Dr. Chan is correct that “a profit-driven industry does not invest in products for markets that cannot pay.”  However, to the extent that she implies that this is a moral failure on the part of the pharmaceutical industry, I believe she is wrong.  Pharmaceutical companies may spend more on marketing than on R&D, but they spend a lot on R&D.  To do so they need more than simply high profits on their successful drugs-- they need to compete in the capital markets with other investment opportunities.  Even if every scientist in the virology and infectious disease research programs at major pharmaceutical companies would rather work on drugs for Ebola than on drugs and vaccines for Herpes Simplex 1 and 2 (genital herpes), the simple fact is that either research is expensive and the capital markets will fund the company pursuing the most profitable opportunities. 

To illustrate this point, as well as other issues surrounding pharmaceutical company social responsibility, I often use the comparison between the companies that develop and sell violent video games (which arguably make little or no contribution to increased social welfare) and those that sell pharmaceuticals (most of which clearly provide significant benefits to human health).  Pension funds and large institutional investors are obligated to invest in those opportunities that will maximize the return to the persons for whom they are investing. So, if pharmaceutical companies reduce their rate of return relative to video game makers by allocating a significant percentage of their efforts to socially responsible but financially unprofitable diseases such as Ebola rather than potentially lucrative opportunities such as Herpes Simplex, then investors will provide more capital to the video game makers and less capital to pharmaceutical companies.  It is an inevitable rule of capital markets: investments seek the highest return just as water seeks its own level.

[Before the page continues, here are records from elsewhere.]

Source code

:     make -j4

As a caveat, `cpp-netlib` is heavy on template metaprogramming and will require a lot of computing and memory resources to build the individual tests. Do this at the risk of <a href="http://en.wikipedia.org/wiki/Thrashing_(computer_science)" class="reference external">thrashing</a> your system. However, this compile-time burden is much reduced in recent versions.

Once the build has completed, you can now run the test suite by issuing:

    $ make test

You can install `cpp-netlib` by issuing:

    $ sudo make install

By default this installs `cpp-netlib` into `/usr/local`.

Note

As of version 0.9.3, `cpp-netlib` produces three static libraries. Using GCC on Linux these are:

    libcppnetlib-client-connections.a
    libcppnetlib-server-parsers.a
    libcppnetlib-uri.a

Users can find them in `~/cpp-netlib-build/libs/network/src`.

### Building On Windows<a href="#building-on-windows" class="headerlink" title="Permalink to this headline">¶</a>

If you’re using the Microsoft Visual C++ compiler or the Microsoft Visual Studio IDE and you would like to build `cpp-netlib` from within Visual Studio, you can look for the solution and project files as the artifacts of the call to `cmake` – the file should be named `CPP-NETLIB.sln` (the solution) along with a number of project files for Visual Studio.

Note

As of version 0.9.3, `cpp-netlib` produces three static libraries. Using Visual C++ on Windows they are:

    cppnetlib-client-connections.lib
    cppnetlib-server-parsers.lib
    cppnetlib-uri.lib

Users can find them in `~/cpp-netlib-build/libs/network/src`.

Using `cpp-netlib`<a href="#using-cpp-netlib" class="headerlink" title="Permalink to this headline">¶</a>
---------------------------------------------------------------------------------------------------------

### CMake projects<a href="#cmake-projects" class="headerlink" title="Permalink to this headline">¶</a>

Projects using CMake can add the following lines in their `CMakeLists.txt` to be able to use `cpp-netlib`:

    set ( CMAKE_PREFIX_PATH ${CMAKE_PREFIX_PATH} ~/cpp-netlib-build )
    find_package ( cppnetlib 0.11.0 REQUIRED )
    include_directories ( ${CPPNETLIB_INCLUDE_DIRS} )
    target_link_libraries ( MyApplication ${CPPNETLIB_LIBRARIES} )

So, if the pharmaceutical industry is now investing a small amount of its overall research efforts in Ebola, it is likely to be, at least in part, a “marketing” effort to shore up their increasingly battered public image and hold on to its very significant political clout (industry newsletter the Gray Sheet entitled a post-election-day story “FDA Will Face Reforms, Oversight In Republican Congress, Analysts Say).  The simple fact is this: Ebola and other diseases prevalent in the developing world is an issue of national security and public health that can only be addressed by efforts in the government and not-for-profit sector.  The solution is to view biodefense as a greater and broader priority than it has been despite all the attention paid to that problem since 2001.  According to a paper by Franco and Sell, the 2013 budget for civilian biodefense was $574.2 million, while the overall budget for related programs was an additional $4.96 billion.  However, given the stagnation and even decline in the general NIH budget since 2003, much, much more can be done.


Perhaps one bipartisan measure that the Congress and the President can agree on is that research on antiviral technology and effective antivirals for broad families of viruses, as well as the basic mechanisms of immunology and their application to the rapid development of effective vaccines, is a major priority for the national security of our country (and global health).   To paraphrase the line from Field of Dreams: If you fund it, they will apply (and the resulting research may save us from a future global pandemic).  Both the for-profit and not-for-profit sectors would welcome the funding opportunities.